[Provided entries — start]
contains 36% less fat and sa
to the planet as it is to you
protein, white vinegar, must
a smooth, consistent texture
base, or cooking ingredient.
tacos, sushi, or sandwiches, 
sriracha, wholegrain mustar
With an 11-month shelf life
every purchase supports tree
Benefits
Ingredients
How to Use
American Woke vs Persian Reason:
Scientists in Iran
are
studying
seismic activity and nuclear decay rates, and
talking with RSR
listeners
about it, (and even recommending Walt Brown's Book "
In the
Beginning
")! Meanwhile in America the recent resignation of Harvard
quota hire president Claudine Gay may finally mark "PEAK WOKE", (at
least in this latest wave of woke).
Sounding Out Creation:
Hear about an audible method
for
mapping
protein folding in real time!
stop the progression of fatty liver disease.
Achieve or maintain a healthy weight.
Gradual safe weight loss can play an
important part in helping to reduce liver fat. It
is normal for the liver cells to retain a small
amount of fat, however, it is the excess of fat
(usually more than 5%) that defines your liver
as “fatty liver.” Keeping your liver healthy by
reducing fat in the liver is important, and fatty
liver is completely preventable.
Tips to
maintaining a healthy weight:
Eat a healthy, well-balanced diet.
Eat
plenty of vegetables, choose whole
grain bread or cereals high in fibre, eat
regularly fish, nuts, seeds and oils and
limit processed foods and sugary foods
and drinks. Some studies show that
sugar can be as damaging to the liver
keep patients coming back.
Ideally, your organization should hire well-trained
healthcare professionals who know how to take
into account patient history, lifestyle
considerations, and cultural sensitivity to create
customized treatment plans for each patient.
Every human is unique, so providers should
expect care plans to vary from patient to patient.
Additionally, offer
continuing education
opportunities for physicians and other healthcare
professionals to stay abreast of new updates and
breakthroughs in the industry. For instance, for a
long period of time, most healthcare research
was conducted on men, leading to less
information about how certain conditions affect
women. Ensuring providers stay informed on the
[Provided entries — finish]
[Provided entries — start]
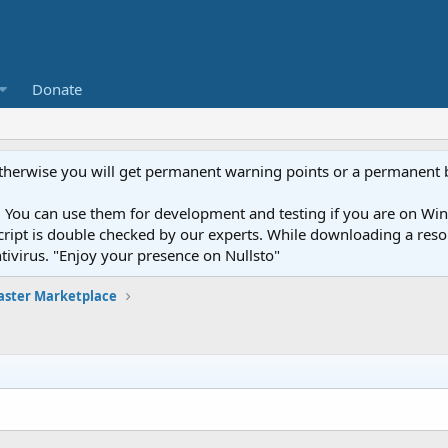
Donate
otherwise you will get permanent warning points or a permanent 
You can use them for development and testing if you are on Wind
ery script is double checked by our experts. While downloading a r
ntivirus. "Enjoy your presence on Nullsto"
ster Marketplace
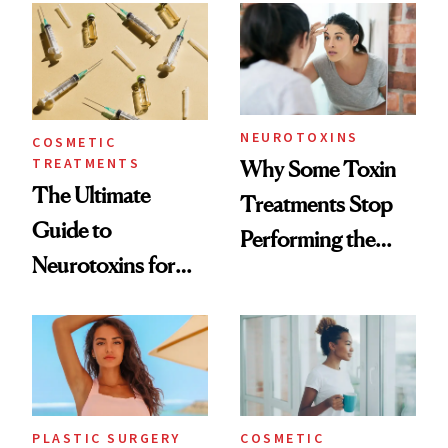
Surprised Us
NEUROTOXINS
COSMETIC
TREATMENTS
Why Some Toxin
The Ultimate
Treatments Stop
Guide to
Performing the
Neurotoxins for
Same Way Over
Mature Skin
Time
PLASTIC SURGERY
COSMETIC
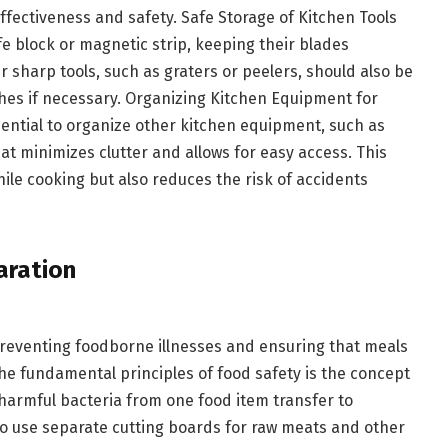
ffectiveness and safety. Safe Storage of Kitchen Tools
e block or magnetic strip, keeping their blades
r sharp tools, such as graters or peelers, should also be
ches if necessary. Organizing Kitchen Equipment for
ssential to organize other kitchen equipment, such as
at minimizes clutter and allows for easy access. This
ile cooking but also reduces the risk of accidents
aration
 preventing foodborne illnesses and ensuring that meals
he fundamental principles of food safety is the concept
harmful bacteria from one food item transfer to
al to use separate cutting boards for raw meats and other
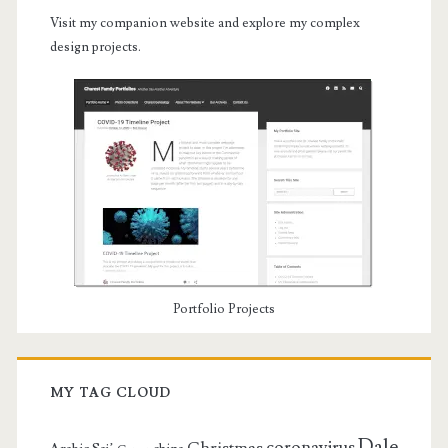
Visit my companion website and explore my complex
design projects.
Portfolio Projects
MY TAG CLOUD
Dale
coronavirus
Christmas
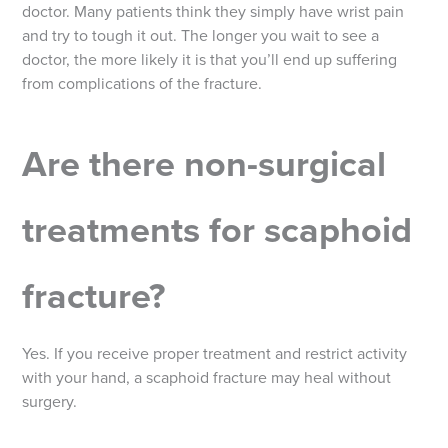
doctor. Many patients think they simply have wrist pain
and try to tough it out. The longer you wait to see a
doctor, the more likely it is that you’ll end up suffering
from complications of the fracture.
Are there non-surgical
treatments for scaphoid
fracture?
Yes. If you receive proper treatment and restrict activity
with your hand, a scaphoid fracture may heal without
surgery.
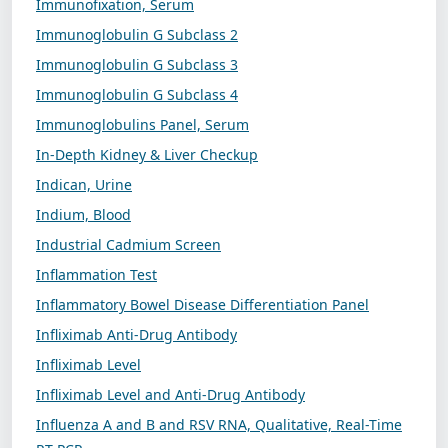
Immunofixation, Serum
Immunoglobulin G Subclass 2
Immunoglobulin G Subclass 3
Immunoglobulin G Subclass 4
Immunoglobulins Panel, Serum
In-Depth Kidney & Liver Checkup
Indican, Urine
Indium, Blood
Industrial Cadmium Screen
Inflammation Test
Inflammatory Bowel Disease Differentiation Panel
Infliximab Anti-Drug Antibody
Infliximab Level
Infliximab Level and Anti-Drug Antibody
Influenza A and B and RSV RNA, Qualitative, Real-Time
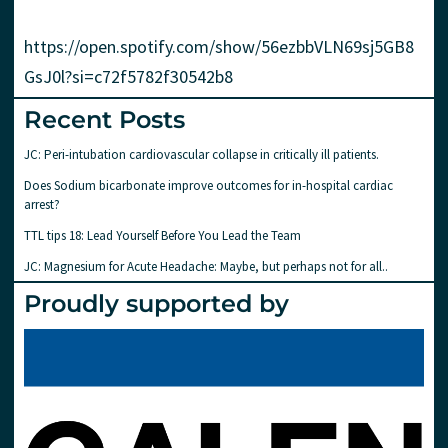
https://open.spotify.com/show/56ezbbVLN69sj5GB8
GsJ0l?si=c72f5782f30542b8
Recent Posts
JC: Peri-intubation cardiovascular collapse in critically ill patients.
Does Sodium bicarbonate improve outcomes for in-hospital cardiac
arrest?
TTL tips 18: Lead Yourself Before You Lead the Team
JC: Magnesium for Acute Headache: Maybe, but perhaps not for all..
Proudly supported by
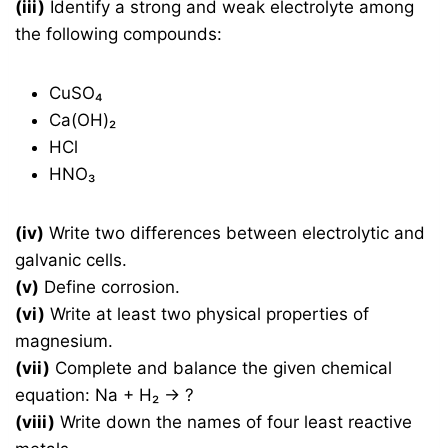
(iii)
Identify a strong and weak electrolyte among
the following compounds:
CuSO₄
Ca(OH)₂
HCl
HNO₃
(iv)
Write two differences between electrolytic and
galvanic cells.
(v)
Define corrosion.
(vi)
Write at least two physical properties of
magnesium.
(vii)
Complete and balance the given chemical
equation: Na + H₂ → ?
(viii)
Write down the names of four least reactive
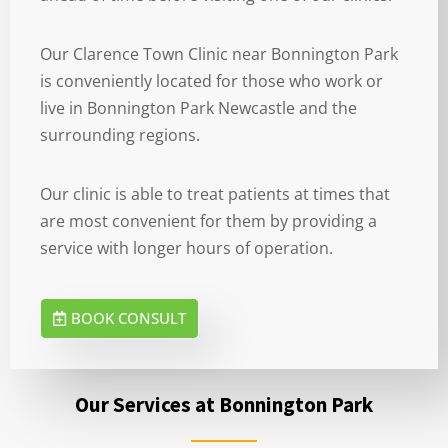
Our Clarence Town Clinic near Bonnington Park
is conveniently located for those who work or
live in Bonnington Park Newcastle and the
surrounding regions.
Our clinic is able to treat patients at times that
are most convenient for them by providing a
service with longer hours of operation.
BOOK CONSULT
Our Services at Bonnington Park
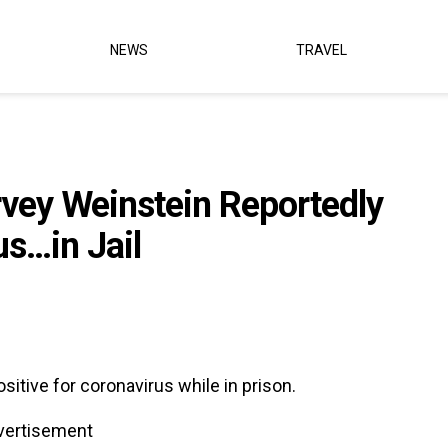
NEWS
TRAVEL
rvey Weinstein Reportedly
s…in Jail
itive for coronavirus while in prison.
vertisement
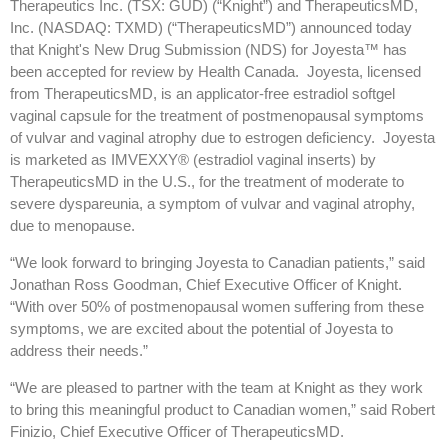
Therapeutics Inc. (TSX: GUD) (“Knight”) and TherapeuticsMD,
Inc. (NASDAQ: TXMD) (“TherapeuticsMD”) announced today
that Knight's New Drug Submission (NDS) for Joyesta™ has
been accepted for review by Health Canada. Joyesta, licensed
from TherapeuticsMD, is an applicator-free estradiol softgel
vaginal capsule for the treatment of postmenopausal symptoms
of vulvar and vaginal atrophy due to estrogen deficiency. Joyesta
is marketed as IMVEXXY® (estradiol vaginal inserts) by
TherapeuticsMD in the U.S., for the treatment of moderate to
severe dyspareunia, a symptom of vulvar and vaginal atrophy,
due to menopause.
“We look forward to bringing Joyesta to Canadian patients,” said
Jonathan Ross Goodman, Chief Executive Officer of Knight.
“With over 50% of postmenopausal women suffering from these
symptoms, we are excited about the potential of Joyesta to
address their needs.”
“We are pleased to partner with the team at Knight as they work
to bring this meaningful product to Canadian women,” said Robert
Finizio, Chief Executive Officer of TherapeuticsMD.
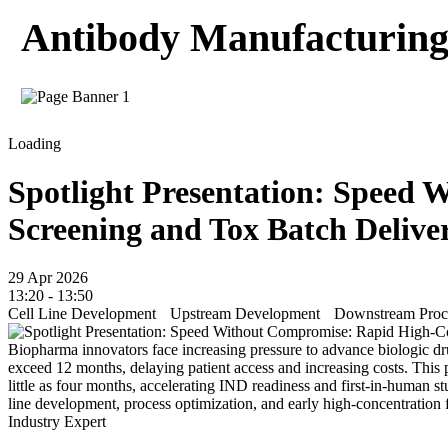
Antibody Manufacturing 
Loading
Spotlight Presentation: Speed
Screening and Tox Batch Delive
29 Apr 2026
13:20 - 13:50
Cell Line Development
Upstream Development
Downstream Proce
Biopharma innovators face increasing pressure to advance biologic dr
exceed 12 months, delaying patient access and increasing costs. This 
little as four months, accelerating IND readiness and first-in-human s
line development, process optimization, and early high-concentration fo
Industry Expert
[Provided entries — finish]
[Provided entries — start]
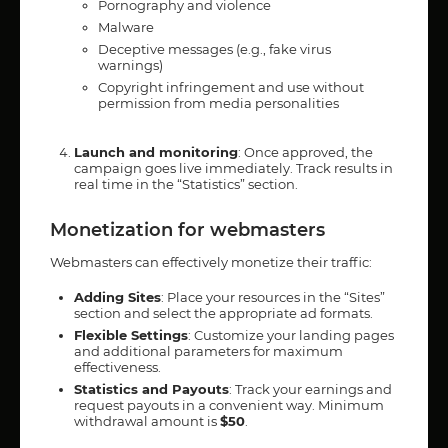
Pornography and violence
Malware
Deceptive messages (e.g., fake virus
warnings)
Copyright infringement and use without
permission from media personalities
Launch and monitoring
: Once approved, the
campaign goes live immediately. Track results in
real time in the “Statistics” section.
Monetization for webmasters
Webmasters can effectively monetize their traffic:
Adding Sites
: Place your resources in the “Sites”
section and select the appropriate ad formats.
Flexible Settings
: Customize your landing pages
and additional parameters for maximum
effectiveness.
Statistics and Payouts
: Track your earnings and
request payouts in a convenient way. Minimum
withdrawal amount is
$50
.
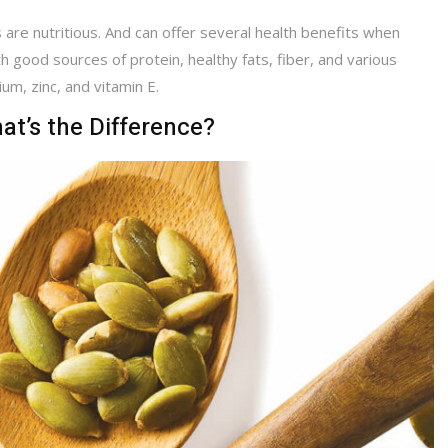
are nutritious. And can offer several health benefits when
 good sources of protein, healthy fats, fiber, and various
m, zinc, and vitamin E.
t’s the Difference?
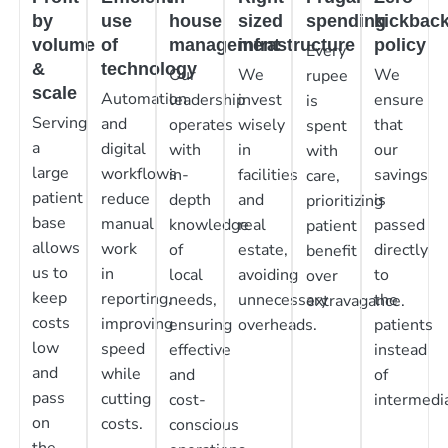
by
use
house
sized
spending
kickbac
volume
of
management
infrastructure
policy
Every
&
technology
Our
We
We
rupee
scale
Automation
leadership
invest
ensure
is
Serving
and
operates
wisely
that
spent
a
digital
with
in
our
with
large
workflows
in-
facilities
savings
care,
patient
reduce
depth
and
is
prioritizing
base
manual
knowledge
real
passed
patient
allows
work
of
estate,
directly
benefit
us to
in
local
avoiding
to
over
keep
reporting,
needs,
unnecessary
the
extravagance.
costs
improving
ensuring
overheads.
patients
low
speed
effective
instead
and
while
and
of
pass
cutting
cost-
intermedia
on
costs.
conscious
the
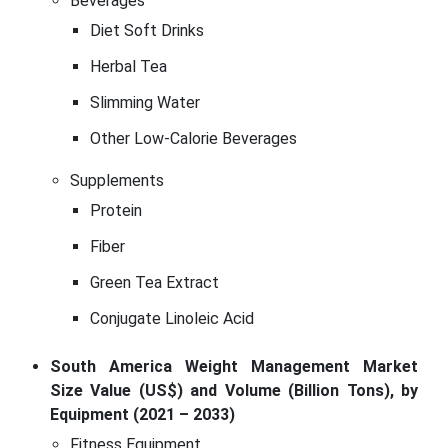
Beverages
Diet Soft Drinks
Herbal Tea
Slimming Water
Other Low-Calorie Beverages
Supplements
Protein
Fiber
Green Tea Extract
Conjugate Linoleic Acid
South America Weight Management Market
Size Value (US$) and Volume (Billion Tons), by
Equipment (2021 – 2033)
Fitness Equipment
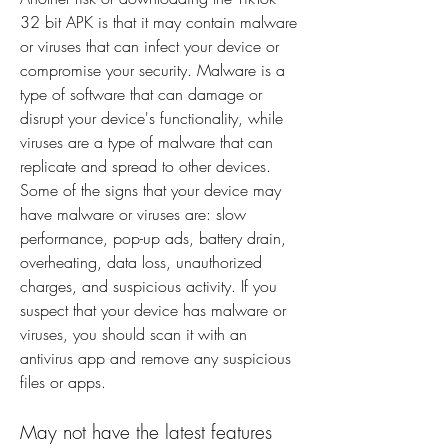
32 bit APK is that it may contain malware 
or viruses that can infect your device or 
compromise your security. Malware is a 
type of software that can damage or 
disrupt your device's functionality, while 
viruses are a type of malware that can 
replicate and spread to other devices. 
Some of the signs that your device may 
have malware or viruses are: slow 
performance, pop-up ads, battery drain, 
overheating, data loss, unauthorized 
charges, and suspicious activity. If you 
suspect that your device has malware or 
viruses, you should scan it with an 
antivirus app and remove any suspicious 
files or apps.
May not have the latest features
[Provided entries — finish]
[Assigned task]:
Since the pictures are not part of the copy, please transcribe only the lines above from the one with "Finizio, Chief Executive" through the one with "Industry Expert", exactly and with both ends.

[Your response]:
Finizio, Chief Executive Officer of TherapeuticsMD.
Antibody Manufacturing 
Loading
Spotlight Presentation: Speed
Screening and Tox Batch Delive
29 Apr 2026
13:20 - 13:50
Cell Line Development
Upstream Development
Downstream Proce
Biopharma innovators face increasing pressure to advance biologic dr
exceed 12 months, delaying patient access and increasing costs. This 
little as four months, accelerating IND readiness and first-in-human s
line development, process optimization, and early high-concentration fo
Industry Expert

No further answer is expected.